Bank Lobby Mulls Constitutional Challenge To ‘Bizarre, Punitive’ Bailout Tax

Last week, the Obama administration proposed a .15 percent tax on financial institutions with more than $50 billion in assets, to be assessed on liabilities, minus deposits. Since the announcement, the banking lobby — along with Republicans in Congress — have been bemoaning the supposed burden of the fee. Yesterday, Steve Bartlett, President and CEO of the Financial Services Roundtable (which represents the 100 largest financial firms in the country), appeared on C-Span to complain about the “bizarre, punitive” tax. He said that, in his view, the tax constitutes a illegal bill of attainder for singling out companies for taxation:

It is one of the more bizarre, punitive taxes I’ve ever seen. It’s sort of portrayed as a tax, and also as a way to pay back the TARP and also as a way to punish people who are expressing their views in Congress…This fee or tax is kind of a tax in search of a purpose…It singles out fifty specific companies, and those fifty companies would pay this tax.

Watch it:

Bartlett is not the only one playing the “unconstitutional” card. The Securities Industry and Financial Markets Association (SIFMA) has reportedly hired a lawyer to look into challenging the tax on constitutional grounds. But as the New York Times reported, “legal experts have called those claims dubious.” And Bartlett is just flat-out wrong that the proposal singles out fifty specific companies. In fact, it lays out a clear criteria for which firms will be affected, not naming any one in particular. This makes the case for a bill of attainder tenuous at best.
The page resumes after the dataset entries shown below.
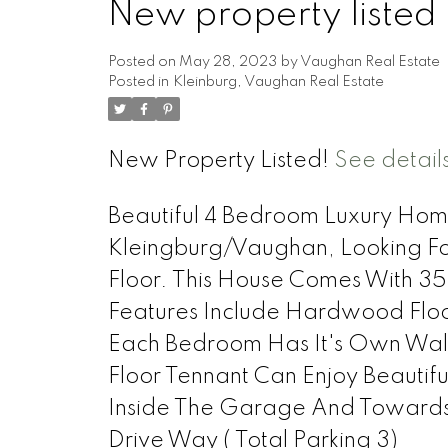
New property listed
Posted on
May 28, 2023
by
Vaughan Real Estate
Posted in
Kleinburg, Vaughan Real Estate
New Property Listed!
See detail
Beautiful 4 Bedroom Luxury Home
Kleingburg/Vaughan, Looking Fo
Floor. This House Comes With 
Features Include Hardwood Floor
Each Bedroom Has It's Own Walk
Floor Tennant Can Enjoy Beauti
Inside The Garage And Towards
Drive Way ( Total Parking 3)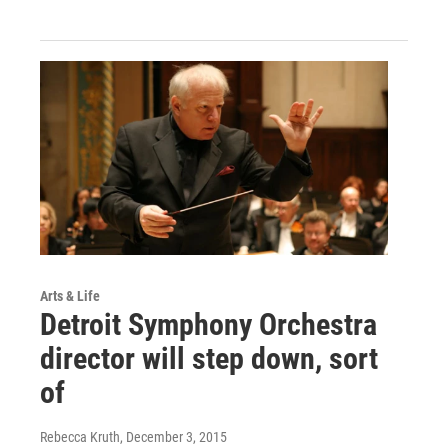
Arts & Life
Detroit Symphony Orchestra
director will step down, sort
of
Rebecca Kruth
, December 3, 2015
On a more substantive note, the banks are continuing to moan and groan about a proposed tax that is really quite tame. Its aim is to collect $90 billion over ten years, which amounts to $9 billion a year, from all the covered institutions collectively. JP Morgan, which just announced quarterly profits of $3.3 billion — while upping its 2009 compensation pool to $26.9 billion — would be responsible for paying just $1.5 billion annually, which is the most of any institution.
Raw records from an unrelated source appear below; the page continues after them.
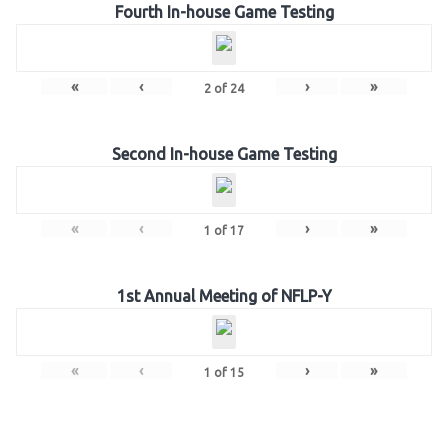
Fourth In-house Game Testing
«
‹
›
»
2
of
24
Second In-house Game Testing
«
‹
›
»
1
of
17
1st Annual Meeting of NFLP-Y
«
‹
›
»
1
of
15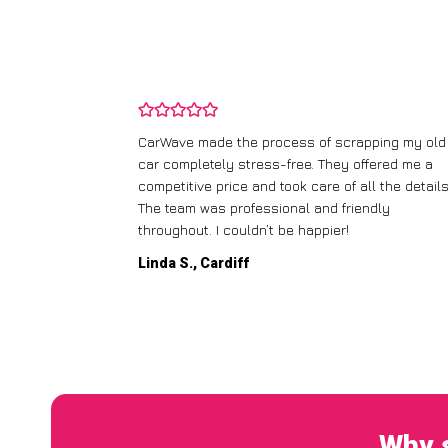
and wasn’t
CarWave made the process of scrapping my old
ir price and
car completely stress-free. They offered me a
t any fuss.
competitive price and took care of all the details
 efficient. I’d
The team was professional and friendly
throughout. I couldn’t be happier!
Linda S., Cardiff
Why s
Dean Baker did some back-of-the-envelope calculating and found that “the tax will be equal to roughly 5 percent of the combined profits and bonuses at the large banks.” So it clearly could have been higher, for a longer period of time, and been allocated to continued deficit reduction even after all of TARP has been repaid.

As Paul Krugman wrote, the banks are acting like “a drunk driver who, after killing a number of pedestrians, received life-saving treatment at a nearby hospital — and responds by suing the doctor.” And it really seems that they are ready to call as out of bounds any step aimed at fully compensating taxpayers for their role in salvaging the financial system.


Kevin Drum asks “why bother fighting such a minuscule levy anyway? They should be celebrating for getting off so easily.”